[[ MATERIAL SHOWN open ]]

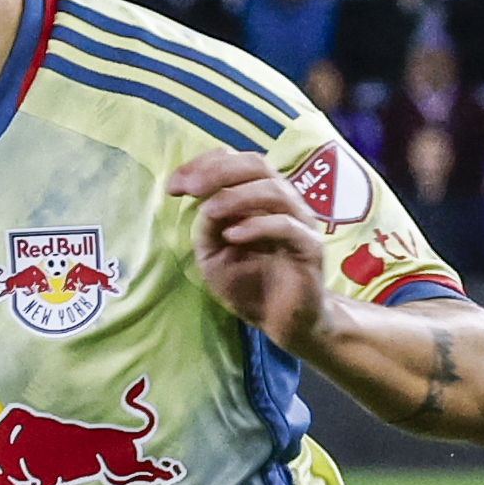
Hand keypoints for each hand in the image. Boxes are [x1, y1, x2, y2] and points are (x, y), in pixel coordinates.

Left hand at [167, 148, 324, 346]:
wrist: (281, 322)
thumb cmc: (250, 284)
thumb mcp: (214, 255)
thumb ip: (207, 227)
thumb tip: (202, 201)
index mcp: (259, 196)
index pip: (235, 162)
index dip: (203, 165)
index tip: (173, 185)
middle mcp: (282, 201)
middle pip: (256, 164)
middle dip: (218, 171)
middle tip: (189, 188)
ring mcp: (300, 221)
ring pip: (273, 190)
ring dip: (236, 196)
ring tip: (209, 211)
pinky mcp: (309, 247)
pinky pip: (287, 226)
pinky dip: (258, 225)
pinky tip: (233, 235)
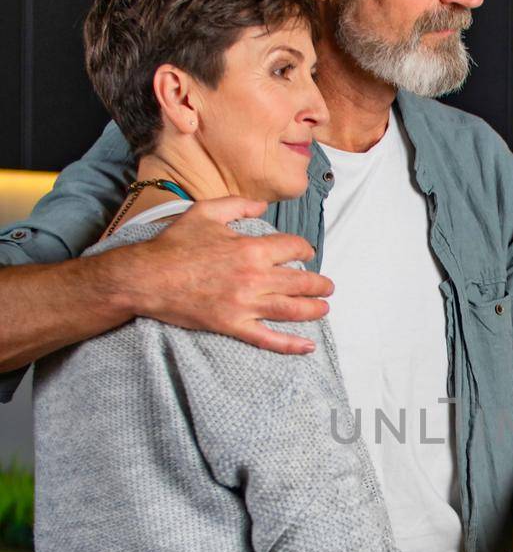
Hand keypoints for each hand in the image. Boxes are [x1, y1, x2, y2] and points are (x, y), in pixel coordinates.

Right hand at [128, 195, 333, 354]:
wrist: (147, 277)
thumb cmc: (174, 244)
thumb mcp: (206, 212)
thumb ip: (238, 205)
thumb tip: (262, 205)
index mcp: (251, 249)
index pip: (293, 249)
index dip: (304, 250)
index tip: (306, 254)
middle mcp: (254, 277)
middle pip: (300, 282)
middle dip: (319, 284)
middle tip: (327, 286)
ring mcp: (245, 304)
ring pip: (291, 310)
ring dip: (314, 309)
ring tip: (325, 308)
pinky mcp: (234, 325)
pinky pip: (268, 338)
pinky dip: (291, 345)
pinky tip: (308, 347)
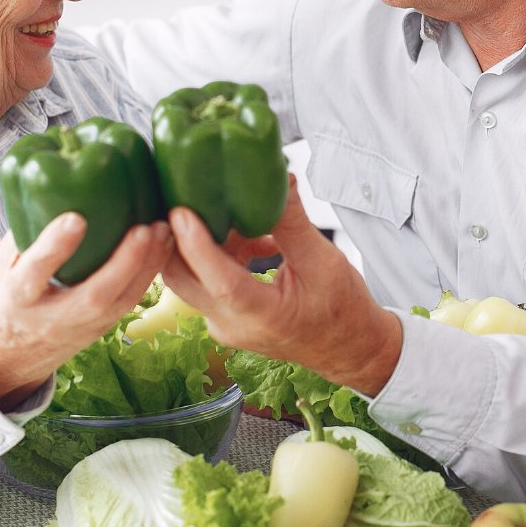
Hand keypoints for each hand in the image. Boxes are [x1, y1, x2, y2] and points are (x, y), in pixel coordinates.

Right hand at [0, 216, 171, 409]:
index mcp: (18, 297)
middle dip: (123, 263)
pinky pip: (130, 302)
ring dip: (147, 267)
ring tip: (163, 230)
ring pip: (121, 302)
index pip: (35, 273)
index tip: (75, 219)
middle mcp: (52, 317)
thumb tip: (53, 188)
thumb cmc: (6, 297)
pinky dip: (150, 273)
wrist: (10, 355)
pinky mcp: (102, 328)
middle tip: (144, 229)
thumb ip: (25, 234)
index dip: (55, 248)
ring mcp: (81, 327)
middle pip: (94, 296)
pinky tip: (164, 246)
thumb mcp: (2, 266)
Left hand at [162, 178, 401, 395]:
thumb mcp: (324, 261)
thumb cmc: (342, 311)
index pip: (220, 282)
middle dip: (178, 236)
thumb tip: (279, 178)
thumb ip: (294, 222)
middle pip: (184, 278)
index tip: (182, 211)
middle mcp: (233, 325)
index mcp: (263, 316)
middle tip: (186, 195)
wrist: (347, 348)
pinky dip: (219, 252)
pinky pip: (203, 279)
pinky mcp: (221, 316)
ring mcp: (222, 323)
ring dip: (203, 240)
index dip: (197, 245)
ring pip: (189, 276)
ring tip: (234, 213)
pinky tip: (250, 237)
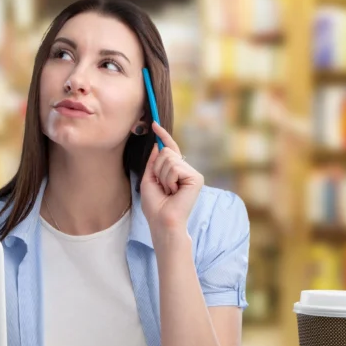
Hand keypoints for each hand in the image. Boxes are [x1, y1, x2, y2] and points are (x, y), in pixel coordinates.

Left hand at [140, 122, 203, 238]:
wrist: (162, 221)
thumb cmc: (155, 206)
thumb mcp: (149, 179)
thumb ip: (154, 162)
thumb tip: (158, 145)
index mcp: (176, 171)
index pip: (170, 149)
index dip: (163, 136)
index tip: (154, 124)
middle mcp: (186, 170)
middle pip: (166, 152)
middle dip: (157, 169)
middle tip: (162, 187)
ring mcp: (192, 174)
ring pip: (169, 159)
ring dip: (162, 176)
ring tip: (168, 191)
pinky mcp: (196, 178)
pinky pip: (175, 167)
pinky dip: (169, 179)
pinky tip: (174, 191)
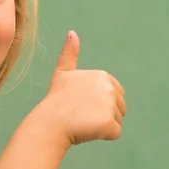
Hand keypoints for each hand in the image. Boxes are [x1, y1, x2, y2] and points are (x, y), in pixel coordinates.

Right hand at [42, 31, 125, 145]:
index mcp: (102, 75)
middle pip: (119, 108)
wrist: (49, 123)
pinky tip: (87, 130)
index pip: (114, 95)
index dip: (97, 103)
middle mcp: (109, 88)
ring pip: (117, 120)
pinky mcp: (110, 123)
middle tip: (81, 114)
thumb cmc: (56, 100)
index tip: (80, 103)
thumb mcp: (62, 74)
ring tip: (83, 122)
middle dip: (102, 114)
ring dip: (102, 126)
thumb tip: (72, 32)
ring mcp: (110, 105)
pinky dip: (103, 135)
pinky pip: (114, 133)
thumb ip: (69, 53)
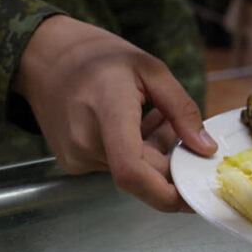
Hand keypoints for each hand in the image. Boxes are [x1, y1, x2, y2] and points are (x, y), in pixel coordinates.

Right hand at [12, 15, 216, 211]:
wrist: (45, 57)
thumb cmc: (98, 57)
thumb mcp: (152, 70)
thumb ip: (182, 111)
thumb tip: (206, 149)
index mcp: (108, 113)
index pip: (132, 171)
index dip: (165, 193)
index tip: (192, 194)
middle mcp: (85, 142)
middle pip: (141, 174)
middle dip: (171, 161)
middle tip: (182, 130)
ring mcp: (75, 156)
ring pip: (132, 171)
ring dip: (154, 151)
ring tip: (154, 115)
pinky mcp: (73, 162)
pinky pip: (116, 166)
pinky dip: (135, 151)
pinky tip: (135, 122)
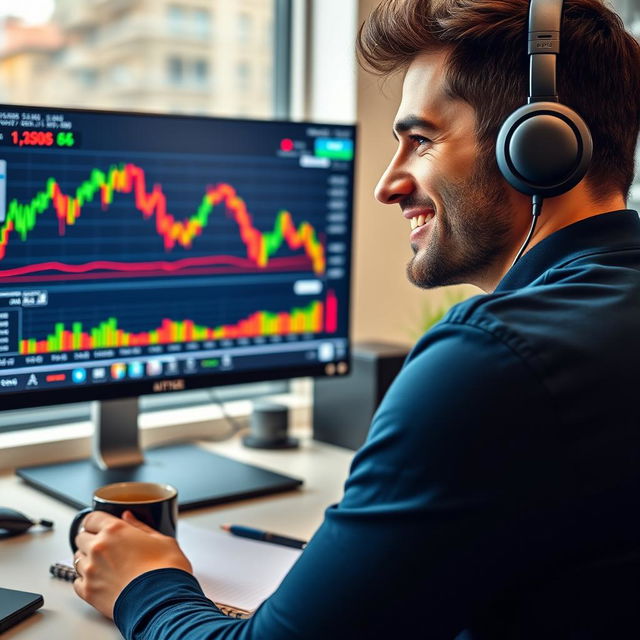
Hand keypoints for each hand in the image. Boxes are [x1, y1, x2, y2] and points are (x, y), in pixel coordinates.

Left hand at [73, 510, 191, 618]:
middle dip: (91, 539)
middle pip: (81, 537)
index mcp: (115, 530)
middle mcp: (98, 548)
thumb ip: (140, 526)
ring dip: (88, 559)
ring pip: (77, 559)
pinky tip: (101, 581)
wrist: (162, 601)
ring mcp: (90, 570)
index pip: (91, 518)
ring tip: (105, 565)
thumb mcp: (161, 540)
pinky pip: (77, 581)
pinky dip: (85, 580)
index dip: (96, 521)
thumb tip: (128, 517)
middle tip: (106, 546)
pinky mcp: (88, 592)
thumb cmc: (165, 570)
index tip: (100, 525)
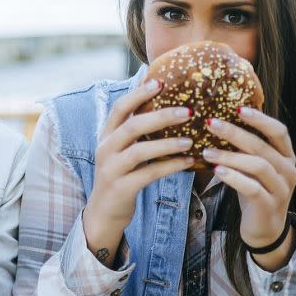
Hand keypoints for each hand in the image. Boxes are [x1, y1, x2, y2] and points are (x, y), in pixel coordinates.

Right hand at [84, 79, 194, 264]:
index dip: (138, 94)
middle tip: (187, 111)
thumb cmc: (121, 177)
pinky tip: (189, 162)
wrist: (104, 213)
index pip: (119, 108)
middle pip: (132, 126)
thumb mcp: (122, 152)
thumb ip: (136, 133)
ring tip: (191, 140)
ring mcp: (111, 169)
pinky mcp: (122, 188)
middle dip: (160, 116)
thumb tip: (166, 107)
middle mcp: (105, 149)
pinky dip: (171, 166)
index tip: (159, 82)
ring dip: (167, 144)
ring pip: (140, 150)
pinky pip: (149, 173)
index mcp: (106, 136)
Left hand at [202, 107, 295, 255]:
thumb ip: (245, 149)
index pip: (279, 131)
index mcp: (287, 156)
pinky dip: (233, 178)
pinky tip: (217, 171)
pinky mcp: (269, 205)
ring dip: (230, 156)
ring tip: (206, 151)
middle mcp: (289, 170)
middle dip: (235, 133)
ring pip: (257, 166)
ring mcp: (282, 189)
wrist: (265, 230)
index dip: (260, 119)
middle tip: (211, 123)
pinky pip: (252, 188)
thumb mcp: (252, 168)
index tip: (238, 108)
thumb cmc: (255, 191)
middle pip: (262, 146)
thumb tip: (218, 123)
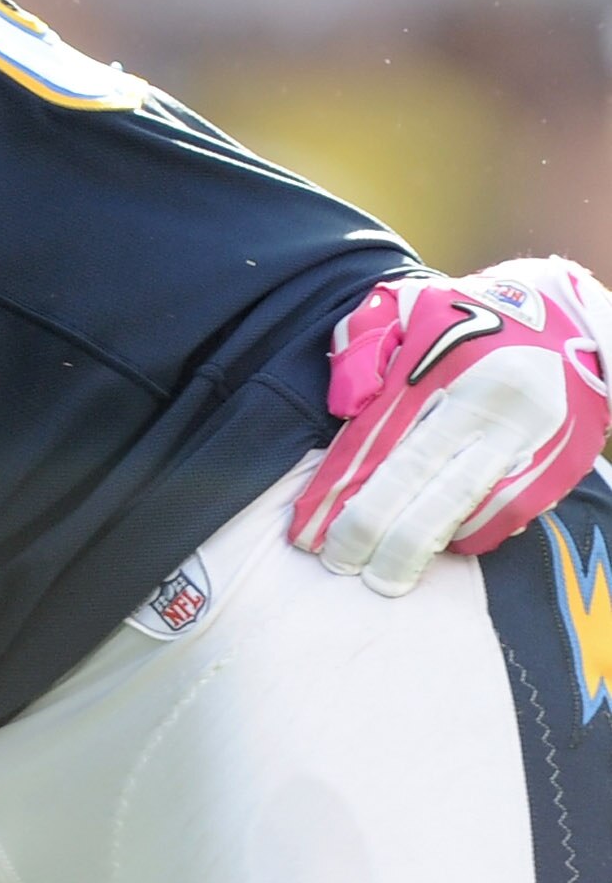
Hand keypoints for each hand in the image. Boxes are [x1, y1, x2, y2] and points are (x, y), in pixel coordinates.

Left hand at [291, 256, 611, 596]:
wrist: (575, 321)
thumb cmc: (472, 318)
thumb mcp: (411, 306)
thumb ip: (364, 343)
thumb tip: (345, 406)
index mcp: (445, 364)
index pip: (377, 441)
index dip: (338, 492)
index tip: (306, 533)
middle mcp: (486, 406)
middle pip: (418, 485)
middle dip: (372, 533)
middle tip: (340, 565)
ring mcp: (524, 441)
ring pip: (460, 511)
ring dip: (416, 550)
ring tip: (382, 576)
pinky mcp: (556, 467)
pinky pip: (501, 518)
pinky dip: (465, 539)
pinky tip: (436, 551)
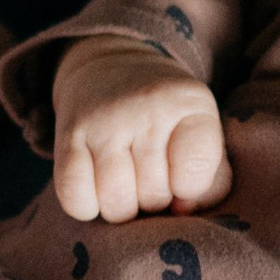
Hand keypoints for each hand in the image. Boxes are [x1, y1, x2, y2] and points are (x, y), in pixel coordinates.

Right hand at [52, 42, 229, 221]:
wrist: (109, 69)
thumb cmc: (165, 119)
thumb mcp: (202, 133)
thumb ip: (211, 181)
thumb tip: (182, 210)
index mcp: (188, 103)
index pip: (194, 177)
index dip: (189, 190)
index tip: (183, 175)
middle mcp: (145, 107)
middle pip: (154, 198)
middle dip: (154, 201)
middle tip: (151, 175)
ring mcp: (103, 121)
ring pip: (116, 207)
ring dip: (122, 209)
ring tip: (127, 182)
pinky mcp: (67, 136)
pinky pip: (76, 201)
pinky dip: (86, 206)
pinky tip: (96, 185)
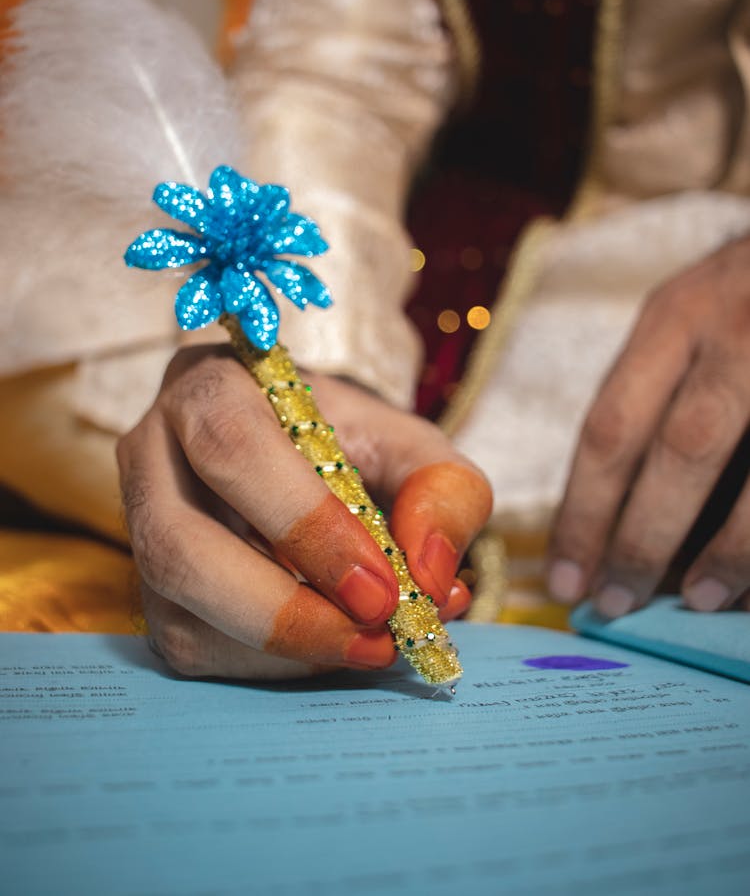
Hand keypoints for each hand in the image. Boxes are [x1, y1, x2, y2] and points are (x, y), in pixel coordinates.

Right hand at [117, 345, 490, 678]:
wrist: (301, 453)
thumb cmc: (351, 441)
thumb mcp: (412, 444)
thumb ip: (443, 490)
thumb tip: (431, 578)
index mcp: (212, 387)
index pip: (234, 448)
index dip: (304, 524)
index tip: (382, 587)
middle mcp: (154, 451)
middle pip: (180, 546)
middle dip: (285, 610)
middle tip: (377, 635)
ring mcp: (139, 524)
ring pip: (186, 609)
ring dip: (288, 647)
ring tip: (373, 643)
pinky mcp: (150, 590)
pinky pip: (196, 646)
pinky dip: (276, 663)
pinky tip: (332, 642)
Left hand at [547, 235, 749, 616]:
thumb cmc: (745, 296)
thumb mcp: (691, 313)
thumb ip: (655, 388)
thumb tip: (614, 513)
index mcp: (675, 317)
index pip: (611, 426)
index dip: (583, 512)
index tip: (564, 576)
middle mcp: (733, 332)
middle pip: (679, 451)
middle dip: (642, 539)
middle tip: (614, 603)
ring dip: (726, 551)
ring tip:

[[ MATERIAL SHOWN closed ]]

In the reply, give again exactly the lines from the beginning of the entries above through the line with "pinky pip: (268, 338)"; pictures stay out.

Hand keypoints for each hand in the image. Boxes are [x1, y1, x2, y2] and points are (x, y), in pixel coordinates.

Left hand at [167, 148, 324, 346]:
wrist: (281, 322)
thumb cmc: (250, 284)
thumb mcp: (214, 255)
thumb ip: (207, 227)
thumb tip: (202, 201)
index mcp: (259, 196)
index pip: (235, 162)
index dip: (203, 165)
index tip: (173, 185)
middle mcp: (282, 201)
middle pip: (256, 164)
middle dip: (218, 171)
middle tip: (189, 188)
ring mcp: (300, 221)
ring pip: (273, 190)
ring dip: (236, 196)
ring tip: (209, 211)
pinky mcp: (309, 247)
pinky pip: (287, 226)
pinky dip: (258, 225)
pinky tip: (233, 235)
Hand keypoints for each hand in the image. Boxes are [x1, y1, x2, y2] and points are (x, y), in pixel coordinates.

Right hand at [128, 195, 333, 354]:
wrist: (147, 277)
thumb cmc: (174, 244)
thumb mcp: (206, 212)
thumb ip: (238, 205)
thumb tip: (262, 205)
index mcp: (251, 249)
index pip: (293, 249)
index dip: (304, 250)
index tip: (306, 254)
middle mcp: (254, 277)
middle pip: (300, 282)
middle dip: (319, 284)
middle tip: (327, 286)
ring mcp: (245, 304)
ring pip: (291, 310)
ring dip: (314, 309)
ring tip: (325, 308)
pinky mcp: (234, 325)
pinky pip: (268, 338)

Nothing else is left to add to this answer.